■ Document text

----

My landlords made a very specific request of me, but it’s a funny one.
SUMMARY
Episodes is a show about making a show. When Sean and Beverly Lincoln (Stephen Mangan and Tamsin Greig) win a BAFTA for their show “Lyman’s Boys,” they are ecstatic when it gets picked up for an American adaptation. Unfortunately, it quickly goes off the rails when the network starts to force changes upon the show and replaces their planned lead with Matt LeBlanc. Rather than a tight British show about a man acting as mentor to a number of youths, the show quickly becomes a dirty sitcom named “Pucks.” In the first season, they film the pilot for the series, which gets picked up and, despite being critically panned, gets enough viewers to last until season 4. In this season, Season 5, Matt LeBlanc has been working on a game show that he hates while Sean and Beverly are trying to sabotage the show they’re currently working on which is another terrible adaptation of one of their good ideas.

----

■ Data provided
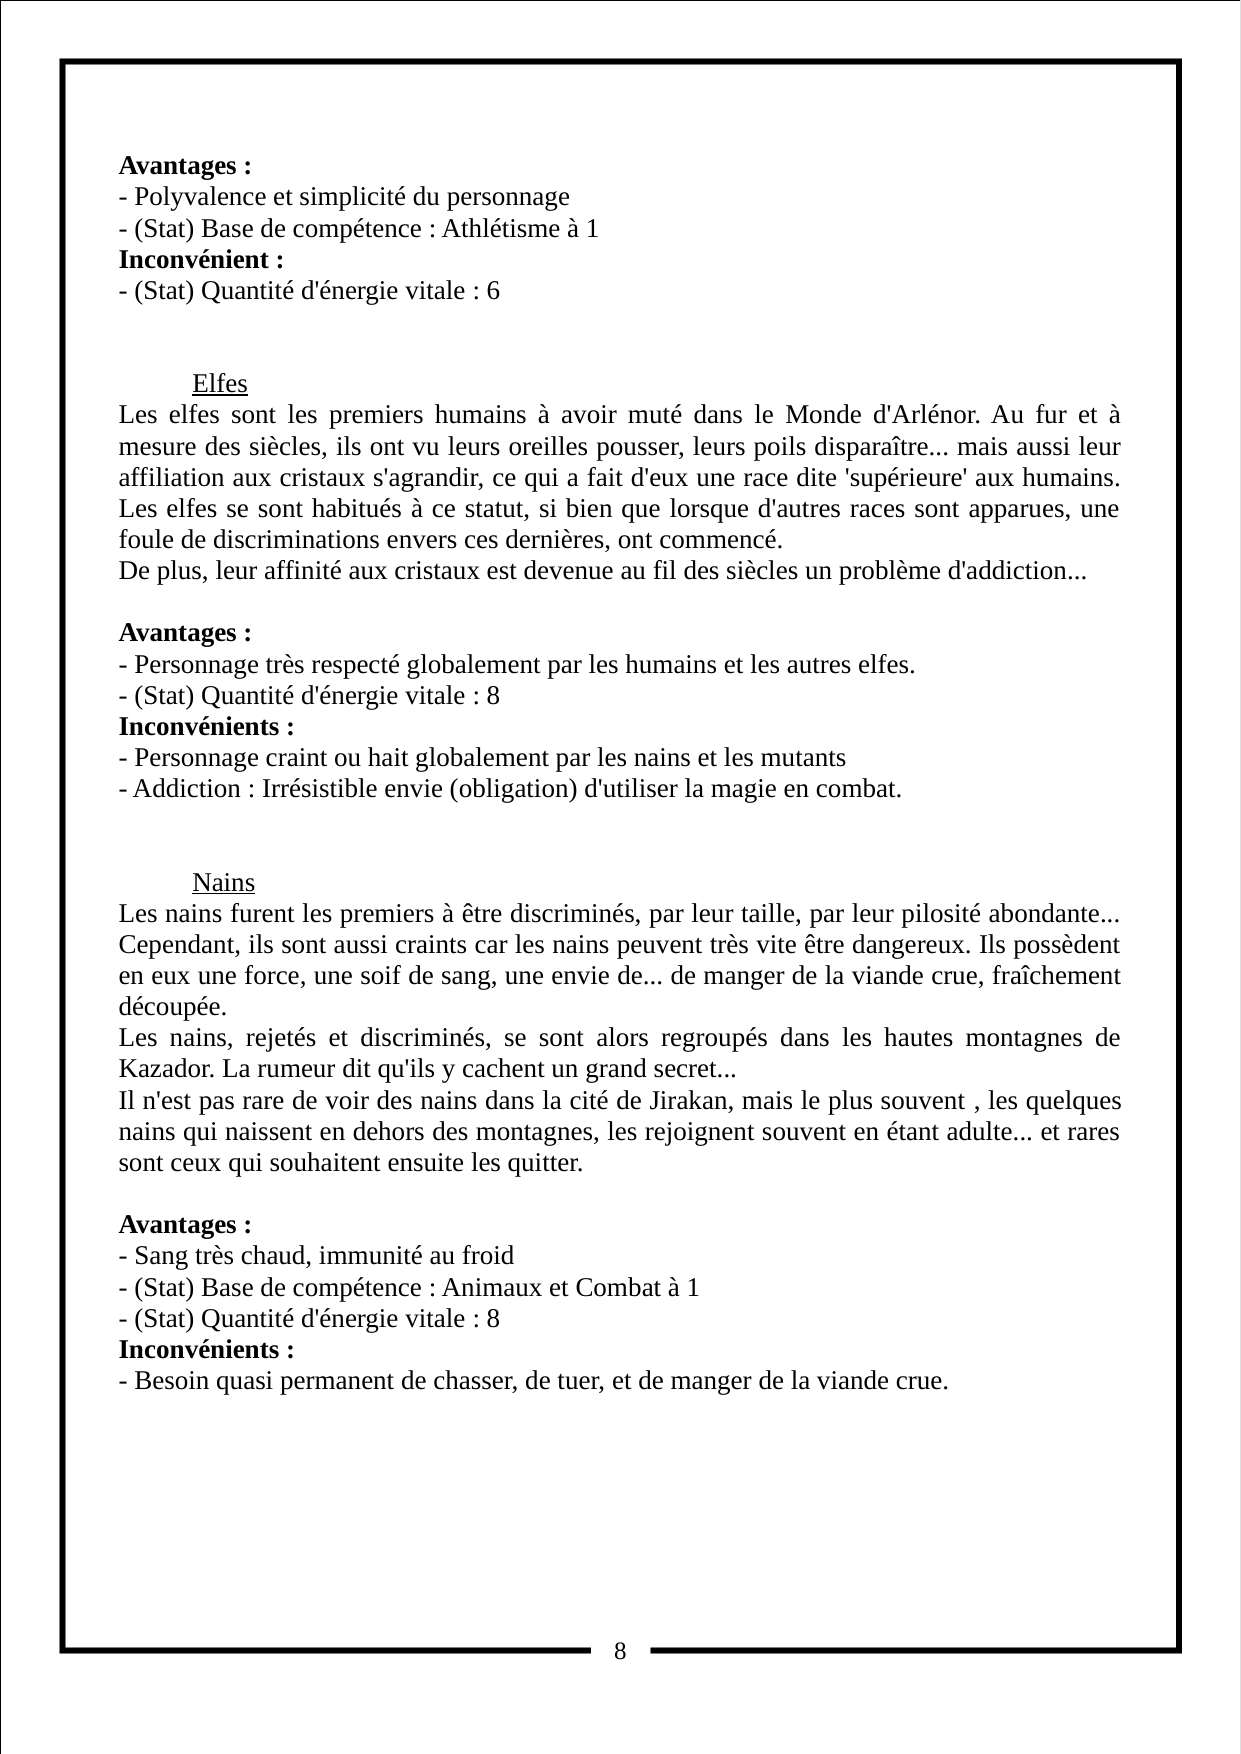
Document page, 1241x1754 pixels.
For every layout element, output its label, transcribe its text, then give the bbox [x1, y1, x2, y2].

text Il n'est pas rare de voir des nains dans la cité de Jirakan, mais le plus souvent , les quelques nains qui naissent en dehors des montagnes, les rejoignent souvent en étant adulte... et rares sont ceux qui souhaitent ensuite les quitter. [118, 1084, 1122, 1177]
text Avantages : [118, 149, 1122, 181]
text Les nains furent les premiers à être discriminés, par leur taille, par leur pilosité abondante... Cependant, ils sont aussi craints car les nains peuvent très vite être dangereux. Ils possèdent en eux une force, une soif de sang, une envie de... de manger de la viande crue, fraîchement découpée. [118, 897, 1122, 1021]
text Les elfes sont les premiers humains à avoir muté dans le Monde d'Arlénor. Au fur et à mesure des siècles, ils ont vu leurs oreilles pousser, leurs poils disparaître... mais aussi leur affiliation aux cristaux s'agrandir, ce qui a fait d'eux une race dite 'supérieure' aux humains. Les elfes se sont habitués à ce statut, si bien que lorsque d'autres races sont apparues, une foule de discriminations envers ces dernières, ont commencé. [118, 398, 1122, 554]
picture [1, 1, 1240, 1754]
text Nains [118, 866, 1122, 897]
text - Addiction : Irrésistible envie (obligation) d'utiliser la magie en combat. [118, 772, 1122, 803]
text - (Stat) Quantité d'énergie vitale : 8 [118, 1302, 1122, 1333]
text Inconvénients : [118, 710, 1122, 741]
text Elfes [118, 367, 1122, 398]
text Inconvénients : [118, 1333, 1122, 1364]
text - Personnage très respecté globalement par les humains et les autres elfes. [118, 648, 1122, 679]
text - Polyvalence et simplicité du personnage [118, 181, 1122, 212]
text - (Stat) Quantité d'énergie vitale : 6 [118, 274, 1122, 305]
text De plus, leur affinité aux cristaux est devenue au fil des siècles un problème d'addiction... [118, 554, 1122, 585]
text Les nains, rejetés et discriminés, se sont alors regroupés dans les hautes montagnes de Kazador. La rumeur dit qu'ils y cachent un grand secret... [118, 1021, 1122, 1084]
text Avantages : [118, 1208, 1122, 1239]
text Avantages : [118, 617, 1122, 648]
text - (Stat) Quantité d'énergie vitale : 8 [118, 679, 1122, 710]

----

■ Description of the task
Extend the write-up on the TV series Episodes, picking up right after its final sentence.

■ Answer to this task
In this episode, Matt, having been asked to sell out on QVC, asks Sean and Beverly to come to his ranch and work on creating a new project for them. On the way, they find out that Carol (Kathleen Rose Perkins), Beverly’s friend, is sleeping with fired network president Merc Lapidus (John Pankow), who is also now engaged to former “Pucks” co-star Morning Randolph (Mircea Monroe). At the ranch, Matt attempts to shoot at a figure outside during the night, claiming it’s a wild boar that lives near the ranch. The next day, the trio attempt to write a show, only for Matt to be completely incapable of focusing or contributing for more than a minute. He ends up pitching a show called “WHORES!!” only to find out that Netflix is already developing it. They take a break to go shooting and Sean accidentally shoots the boar. Matt wants to kill it, but Beverly appeals to him to save it. Ultimately, after all of their efforts to get it to a vet, they abandon the boar after finding out it would cost over $12,000 to fix.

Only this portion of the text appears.